La vida y la conciencia pertenecen al universo, más concretamente a nuestra galaxia, la Vía Láctea, al sistema solar y al planeta Tierra.
Para que surgieran fue preciso un ajuste refinadísimo de todos los elementos, especialmente de las llamadas constantes de la naturaleza (velocidad de la luz, las cuatro energías fundamentales, la carga de los electrones, las radiaciones atómicas, la curvatura del espacio-tiempo, entre otras).

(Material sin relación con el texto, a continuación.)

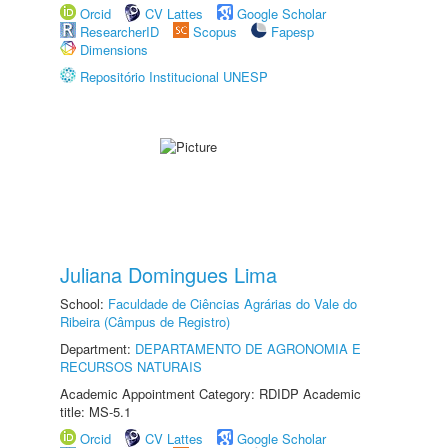
Orcid
CV Lattes
Google Scholar
ResearcherID
Scopus
Fapesp
Dimensions
Repositório Institucional UNESP
Juliana Domingues Lima
School:
Faculdade de Ciências Agrárias do Vale do
Ribeira (Câmpus de Registro)
Department:
DEPARTAMENTO DE AGRONOMIA E
RECURSOS NATURAIS
Academic Appointment Category: RDIDP Academic
title: MS-5.1
Orcid
CV Lattes
Google Scholar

Si no hubiera sido así, no estaríamos aquí escribiendo sobre esto. Voy a mencionar solamente un dato del último libro del astrofísico Stephen Hawing, Una nueva historia del tiempo (2005): «Si la carga eléctrica del electrón hubiera sido ligeramente diferente habría roto el equilibrio de la fuerza electromagnética y gravitacional de las estrellas, y éstas, o no habrían sido capaces de quemar el hidrógeno y el helio, o no habrían explotado. De una manera u otra la vida no hubiera podido existir» (p. 120). La vida pertenece, pues, al conjunto.
Para dar una comprensión a esta refinada combinación de factores se creó la expresión «principio antrópico» (que tiene que ver con el ser humano).
Por él se procura responder a esta pregunta que hacemos naturalmente: ¿por qué las cosas son como son?
La respuesta sólo puede ser: si hubiesen sido de otra manera, nosotros no estaríamos aquí.
Pero respondiendo así, ¿no caeremos en el famoso antropocentrismo que afirma que las cosas sólo tienen sentido cuando se ordenan al ser humano, el centro de todo, el rey del universo?
Ese riesgo existe, y por eso los cosmólogos distinguen el principio antrópico fuerte y el principio antrópico débil.
El fuerte dice que las condiciones iniciales y las constantes cosmológicas se organizaron de tal forma que, en un momento dado de la evolución, la vida y la inteligencia deberían surgir, necesariamente. Esta comprensión favorecería la centralidad del ser humano.
El principio antrópico débil es más cauteloso y afirma que las precondiciones iniciales y cosmológicas se articularon de forma tal que la vida y la inteligencia podrían surgir.
Esta formulación deja abierto el camino de la evolución que, por lo demás, está regida por el principio de la indeterminación de Heisenberg y por la autopoiesis de Maturana-Varela.
Mirando miles de millones de años atrás, constatamos que, de hecho, así ocurrió: hace 3 800 millones de años surgió la vida, y hace unos cuatro millones de años la inteligencia.
Esto no implica la defensa del «diseño inteligente», o de la mano de la Providencia divina. Simplemente, el universo no es absurdo. Está cargado de finalidad. Hay una flecha del tiempo apuntando hacia delante.
También cabe considerar que el cosmos está en génesis, autoconstruyéndose. Cada ser muestra una propensión innata a irrumpir, crecer e irradiar.
El ser humano también. Apareció en escena cuando el 99,96% del todo ya estaba listo.
Él es expresión del impulso cósmico hacia formas más complejas y altas de existencia.
Hay quienes lanzan esta idea: ¿no será todo puro azar? El azar, como mostró Jacques Monod, existe, pero no explica todo.
Los bioquímicos han comprobado que para que los aminoácidos y las dos mil enzimas subyacentes a la vida pudieran aproximarse, organizarse en una cadena ordenada y formar una célula viva habrían sido necesarios billones y billones de años, más tiempo del que tienen el universo y la Tierra.
Tal vez el recurso al azar muestre solamente nuestra incapacidad de entender órdenes superiores y extremadamente complejos, como la conciencia, la inteligencia, el afecto y el amor. ¿No sería mejor callarnos, con respeto y con reverencia?